## Directions for this task
Produce word for word the lines of the data below running from the one that has "left wrist: (112, 165)" to the one that has "left elbow: (171, 81)", inclusive, and no others.

## Dataset excerpts
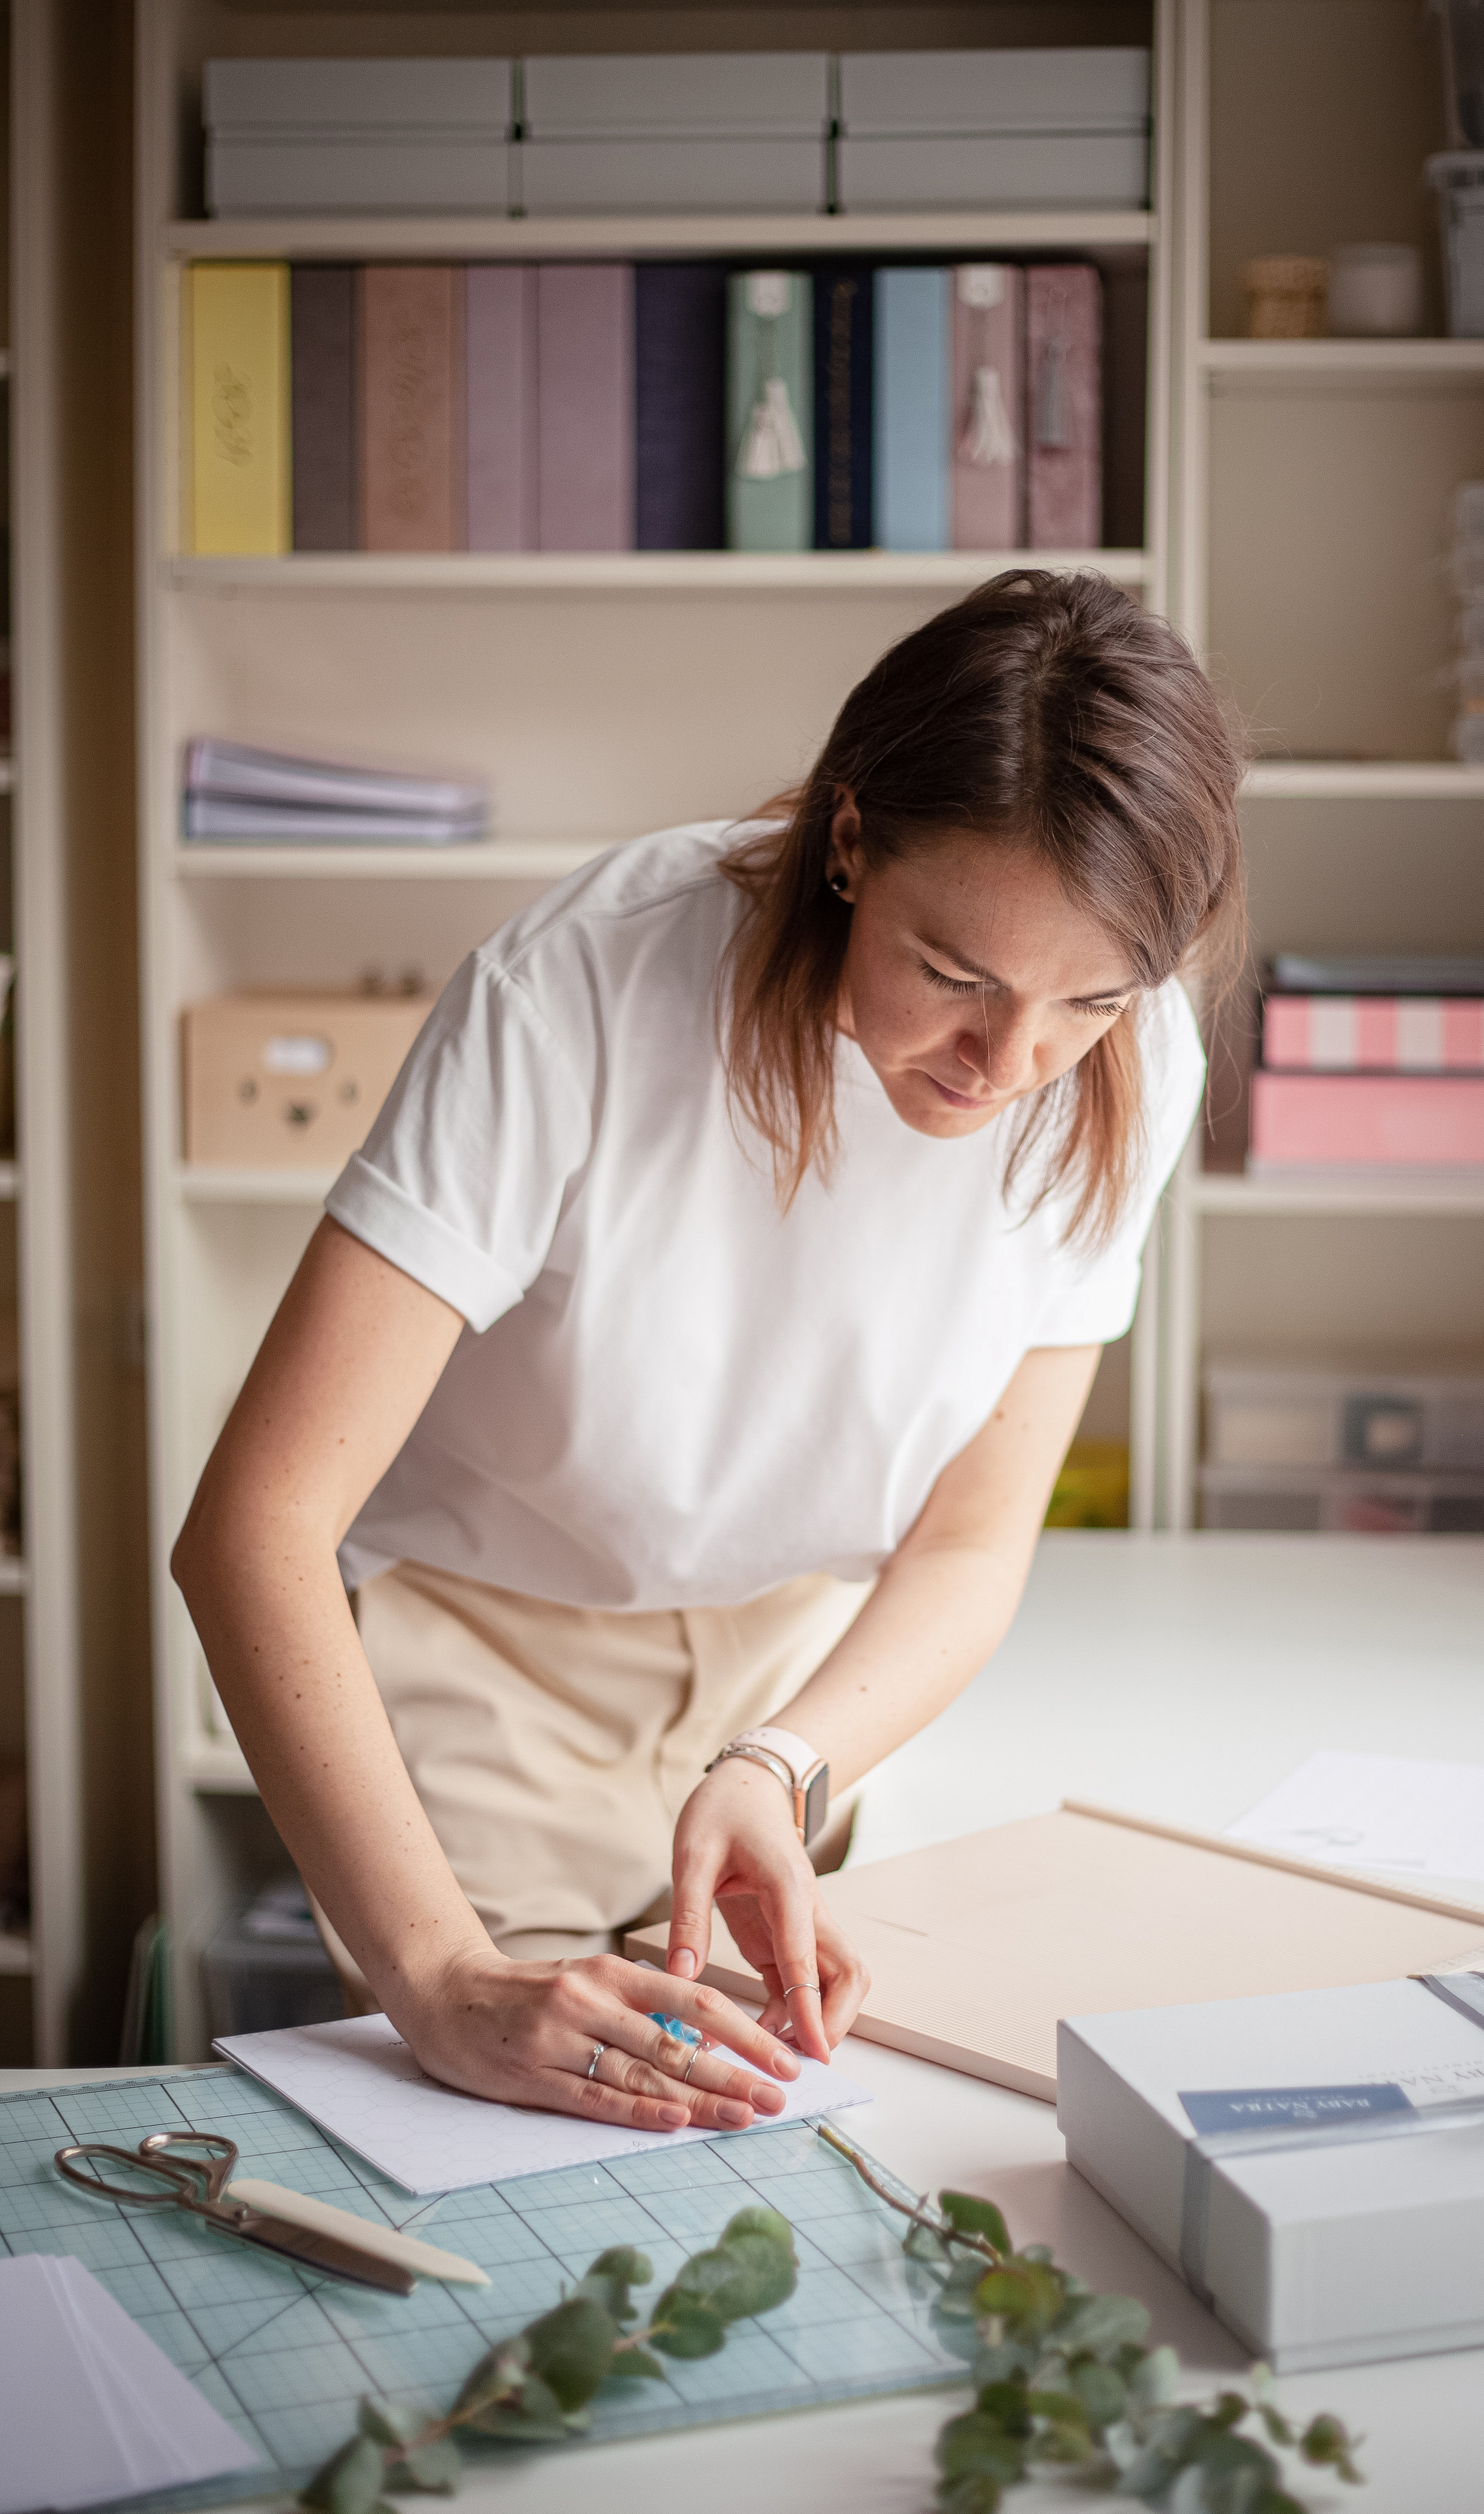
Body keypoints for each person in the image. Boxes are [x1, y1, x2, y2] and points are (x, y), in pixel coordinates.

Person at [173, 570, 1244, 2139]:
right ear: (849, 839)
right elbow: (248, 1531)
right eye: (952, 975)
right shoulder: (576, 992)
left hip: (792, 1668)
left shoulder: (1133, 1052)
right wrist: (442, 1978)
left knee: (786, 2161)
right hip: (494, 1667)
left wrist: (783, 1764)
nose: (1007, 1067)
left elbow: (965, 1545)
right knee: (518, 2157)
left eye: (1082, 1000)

--

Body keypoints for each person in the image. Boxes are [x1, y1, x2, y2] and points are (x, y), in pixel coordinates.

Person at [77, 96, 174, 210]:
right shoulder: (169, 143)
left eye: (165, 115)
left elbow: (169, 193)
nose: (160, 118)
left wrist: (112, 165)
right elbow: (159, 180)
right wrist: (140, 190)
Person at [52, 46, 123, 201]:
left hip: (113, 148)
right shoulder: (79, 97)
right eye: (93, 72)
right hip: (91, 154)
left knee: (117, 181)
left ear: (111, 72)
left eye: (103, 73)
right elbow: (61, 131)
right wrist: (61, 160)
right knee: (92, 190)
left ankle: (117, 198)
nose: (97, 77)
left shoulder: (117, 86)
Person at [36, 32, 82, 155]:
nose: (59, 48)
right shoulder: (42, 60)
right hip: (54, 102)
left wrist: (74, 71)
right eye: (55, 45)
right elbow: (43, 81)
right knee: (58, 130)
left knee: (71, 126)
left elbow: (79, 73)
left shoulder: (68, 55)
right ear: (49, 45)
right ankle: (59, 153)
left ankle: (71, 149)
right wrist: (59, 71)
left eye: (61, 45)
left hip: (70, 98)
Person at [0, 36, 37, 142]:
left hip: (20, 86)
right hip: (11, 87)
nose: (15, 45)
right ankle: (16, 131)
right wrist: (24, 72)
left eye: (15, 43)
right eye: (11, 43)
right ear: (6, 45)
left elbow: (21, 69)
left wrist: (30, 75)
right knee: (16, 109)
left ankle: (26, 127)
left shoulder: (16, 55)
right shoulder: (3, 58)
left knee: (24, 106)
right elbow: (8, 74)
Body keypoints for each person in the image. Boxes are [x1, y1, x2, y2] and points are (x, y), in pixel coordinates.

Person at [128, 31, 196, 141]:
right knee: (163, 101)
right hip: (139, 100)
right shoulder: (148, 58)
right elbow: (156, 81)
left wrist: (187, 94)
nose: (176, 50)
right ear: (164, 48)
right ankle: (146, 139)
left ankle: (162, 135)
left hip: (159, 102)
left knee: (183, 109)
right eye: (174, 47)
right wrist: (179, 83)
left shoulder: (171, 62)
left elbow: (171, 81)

## Exercise solution
left wrist: (112, 165)
right elbow: (159, 180)
right wrist: (140, 190)
Person at [52, 46, 123, 201]:
left hip: (113, 148)
right shoulder: (79, 97)
right eye: (93, 72)
right hip: (91, 154)
left knee: (117, 181)
left ear: (111, 72)
left eye: (103, 73)
right elbow: (61, 131)
right wrist: (61, 160)
right knee: (92, 190)
left ankle: (117, 198)
nose: (97, 77)
left shoulder: (117, 86)
Person at [36, 32, 82, 155]:
nose: (59, 48)
right shoulder: (42, 60)
right hip: (54, 102)
left wrist: (74, 71)
right eye: (55, 45)
right elbow: (43, 81)
right knee: (58, 130)
left knee: (71, 126)
left elbow: (79, 73)
left shoulder: (68, 55)
right ear: (49, 45)
right ankle: (59, 153)
left ankle: (71, 149)
right wrist: (59, 71)
left eye: (61, 45)
left hip: (70, 98)
Person at [0, 36, 37, 142]:
left hip: (20, 86)
right hip: (11, 87)
nose: (15, 45)
right ankle: (16, 131)
right wrist: (24, 72)
left eye: (15, 43)
right eye: (11, 43)
right ear: (6, 45)
left elbow: (21, 69)
left wrist: (30, 75)
right knee: (16, 109)
left ankle: (26, 127)
left shoulder: (16, 55)
right shoulder: (3, 58)
left knee: (24, 106)
right elbow: (8, 74)
Body keypoints for each person in the image. Boxes are [x1, y1, x2, y2] and points are (x, y), in pixel coordinates.

Person at [128, 31, 196, 141]:
right knee: (163, 101)
right hip: (139, 100)
right shoulder: (148, 58)
right elbow: (156, 81)
left wrist: (187, 94)
nose: (176, 50)
right ear: (164, 48)
right ankle: (146, 139)
left ankle: (162, 135)
left hip: (159, 102)
left knee: (183, 109)
right eye: (174, 47)
right wrist: (179, 83)
left shoulder: (171, 62)
left elbow: (171, 81)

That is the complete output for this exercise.